(Collected data entries)
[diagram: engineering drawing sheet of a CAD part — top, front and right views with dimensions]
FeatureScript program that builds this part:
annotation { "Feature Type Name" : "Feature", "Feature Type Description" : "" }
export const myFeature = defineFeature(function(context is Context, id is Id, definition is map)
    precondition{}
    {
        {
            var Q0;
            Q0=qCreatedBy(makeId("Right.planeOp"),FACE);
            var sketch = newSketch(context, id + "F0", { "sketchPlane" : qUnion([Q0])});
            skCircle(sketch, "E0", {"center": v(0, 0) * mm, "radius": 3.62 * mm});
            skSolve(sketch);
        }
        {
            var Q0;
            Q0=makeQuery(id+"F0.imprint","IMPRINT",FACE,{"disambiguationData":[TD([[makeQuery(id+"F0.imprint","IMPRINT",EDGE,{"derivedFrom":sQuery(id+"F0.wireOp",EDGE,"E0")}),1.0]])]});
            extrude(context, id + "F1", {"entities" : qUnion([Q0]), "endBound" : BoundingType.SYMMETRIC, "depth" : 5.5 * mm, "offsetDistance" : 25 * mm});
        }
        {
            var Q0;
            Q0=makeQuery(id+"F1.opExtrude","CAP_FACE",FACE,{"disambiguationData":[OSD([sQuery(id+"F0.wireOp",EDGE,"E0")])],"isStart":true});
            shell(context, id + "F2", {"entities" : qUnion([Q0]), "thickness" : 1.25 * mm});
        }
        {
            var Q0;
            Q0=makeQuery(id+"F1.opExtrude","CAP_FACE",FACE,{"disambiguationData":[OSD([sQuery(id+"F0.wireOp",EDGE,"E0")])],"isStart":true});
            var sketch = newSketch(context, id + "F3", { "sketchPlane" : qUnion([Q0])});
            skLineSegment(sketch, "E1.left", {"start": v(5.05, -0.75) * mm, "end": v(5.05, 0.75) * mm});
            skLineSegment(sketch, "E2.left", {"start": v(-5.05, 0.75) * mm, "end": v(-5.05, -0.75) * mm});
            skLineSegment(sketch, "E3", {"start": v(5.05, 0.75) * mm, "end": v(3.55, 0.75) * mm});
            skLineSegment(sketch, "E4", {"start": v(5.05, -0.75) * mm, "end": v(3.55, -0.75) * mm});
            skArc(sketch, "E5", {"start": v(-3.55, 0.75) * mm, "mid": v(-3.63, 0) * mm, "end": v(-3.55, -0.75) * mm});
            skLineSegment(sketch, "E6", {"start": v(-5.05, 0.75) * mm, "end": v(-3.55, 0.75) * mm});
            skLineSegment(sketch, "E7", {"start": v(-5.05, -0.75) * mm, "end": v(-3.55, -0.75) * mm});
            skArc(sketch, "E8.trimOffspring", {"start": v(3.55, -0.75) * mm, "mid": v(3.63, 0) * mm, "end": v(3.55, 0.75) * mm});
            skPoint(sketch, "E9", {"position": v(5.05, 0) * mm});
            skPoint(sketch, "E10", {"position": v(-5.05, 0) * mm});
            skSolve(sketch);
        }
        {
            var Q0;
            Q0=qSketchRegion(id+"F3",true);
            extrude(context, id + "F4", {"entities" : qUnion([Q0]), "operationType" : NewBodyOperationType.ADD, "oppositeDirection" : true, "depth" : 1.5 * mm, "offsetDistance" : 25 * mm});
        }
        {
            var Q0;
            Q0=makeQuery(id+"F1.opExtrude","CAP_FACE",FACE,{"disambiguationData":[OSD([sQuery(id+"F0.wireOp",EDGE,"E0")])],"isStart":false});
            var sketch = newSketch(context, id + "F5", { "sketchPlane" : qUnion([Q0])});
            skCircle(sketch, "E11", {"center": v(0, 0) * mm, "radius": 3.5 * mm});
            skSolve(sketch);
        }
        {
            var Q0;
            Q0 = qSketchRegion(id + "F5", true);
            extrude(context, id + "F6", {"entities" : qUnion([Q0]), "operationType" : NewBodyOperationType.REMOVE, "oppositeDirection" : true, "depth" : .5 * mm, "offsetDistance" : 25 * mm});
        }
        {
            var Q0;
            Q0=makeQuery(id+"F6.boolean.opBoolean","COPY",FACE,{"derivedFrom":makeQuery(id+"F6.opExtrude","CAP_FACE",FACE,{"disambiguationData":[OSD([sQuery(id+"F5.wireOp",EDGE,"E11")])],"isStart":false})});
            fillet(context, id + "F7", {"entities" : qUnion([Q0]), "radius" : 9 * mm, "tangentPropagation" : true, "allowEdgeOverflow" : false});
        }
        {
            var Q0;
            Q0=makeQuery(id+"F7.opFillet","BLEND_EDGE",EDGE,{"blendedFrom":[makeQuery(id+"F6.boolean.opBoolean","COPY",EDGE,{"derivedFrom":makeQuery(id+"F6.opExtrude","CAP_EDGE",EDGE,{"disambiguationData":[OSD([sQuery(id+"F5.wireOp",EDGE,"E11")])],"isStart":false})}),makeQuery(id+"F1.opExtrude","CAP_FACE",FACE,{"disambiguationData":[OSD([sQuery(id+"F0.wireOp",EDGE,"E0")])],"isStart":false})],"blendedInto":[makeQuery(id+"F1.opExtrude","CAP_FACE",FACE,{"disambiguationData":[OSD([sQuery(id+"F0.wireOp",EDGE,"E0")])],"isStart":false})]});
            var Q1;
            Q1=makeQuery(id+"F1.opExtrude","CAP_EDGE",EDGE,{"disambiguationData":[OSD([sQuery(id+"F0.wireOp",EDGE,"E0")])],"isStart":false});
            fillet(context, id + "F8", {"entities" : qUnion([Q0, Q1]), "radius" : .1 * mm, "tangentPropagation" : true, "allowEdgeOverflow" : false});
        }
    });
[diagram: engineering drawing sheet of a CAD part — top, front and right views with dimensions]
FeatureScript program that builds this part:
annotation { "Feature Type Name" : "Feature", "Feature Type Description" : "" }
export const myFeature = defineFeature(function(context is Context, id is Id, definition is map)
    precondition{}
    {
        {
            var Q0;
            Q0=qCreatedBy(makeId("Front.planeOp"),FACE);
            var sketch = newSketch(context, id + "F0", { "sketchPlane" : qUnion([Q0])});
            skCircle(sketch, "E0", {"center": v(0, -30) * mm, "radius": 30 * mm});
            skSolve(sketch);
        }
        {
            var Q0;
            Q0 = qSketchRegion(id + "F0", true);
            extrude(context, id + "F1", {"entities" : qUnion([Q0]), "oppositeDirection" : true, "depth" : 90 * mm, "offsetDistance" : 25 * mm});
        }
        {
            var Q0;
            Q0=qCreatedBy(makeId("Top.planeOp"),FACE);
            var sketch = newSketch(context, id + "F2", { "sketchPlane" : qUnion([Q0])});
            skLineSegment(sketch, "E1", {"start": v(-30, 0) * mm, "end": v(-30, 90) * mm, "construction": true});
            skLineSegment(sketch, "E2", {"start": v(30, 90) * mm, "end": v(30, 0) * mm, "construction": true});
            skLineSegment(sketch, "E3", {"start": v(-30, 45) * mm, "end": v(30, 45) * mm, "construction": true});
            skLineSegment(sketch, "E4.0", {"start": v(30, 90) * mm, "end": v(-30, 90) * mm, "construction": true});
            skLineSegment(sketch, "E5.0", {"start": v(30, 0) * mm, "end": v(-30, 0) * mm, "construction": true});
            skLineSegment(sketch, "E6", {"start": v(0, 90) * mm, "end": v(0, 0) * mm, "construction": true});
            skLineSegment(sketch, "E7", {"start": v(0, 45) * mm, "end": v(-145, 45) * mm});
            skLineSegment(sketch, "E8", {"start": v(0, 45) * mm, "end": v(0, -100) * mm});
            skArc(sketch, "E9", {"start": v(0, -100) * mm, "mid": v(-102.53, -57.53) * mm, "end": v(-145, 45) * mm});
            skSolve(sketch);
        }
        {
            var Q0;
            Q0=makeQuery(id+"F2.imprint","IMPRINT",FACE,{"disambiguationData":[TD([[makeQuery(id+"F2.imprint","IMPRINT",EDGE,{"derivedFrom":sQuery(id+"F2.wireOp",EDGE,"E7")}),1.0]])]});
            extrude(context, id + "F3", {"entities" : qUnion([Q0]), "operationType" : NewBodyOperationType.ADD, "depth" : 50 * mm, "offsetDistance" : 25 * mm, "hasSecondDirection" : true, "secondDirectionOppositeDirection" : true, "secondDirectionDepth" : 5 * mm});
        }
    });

EXERCISE INSTRUCTIONS.
Please return each line of the data above that contains the string "qCreatedBy".

ANSWER TO THE PROBLEM.
            Q0=qCreatedBy(makeId("Right.planeOp"),FACE);
            Q0=qCreatedBy(makeId("Front.planeOp"),FACE);
            Q0=qCreatedBy(makeId("Top.planeOp"),FACE);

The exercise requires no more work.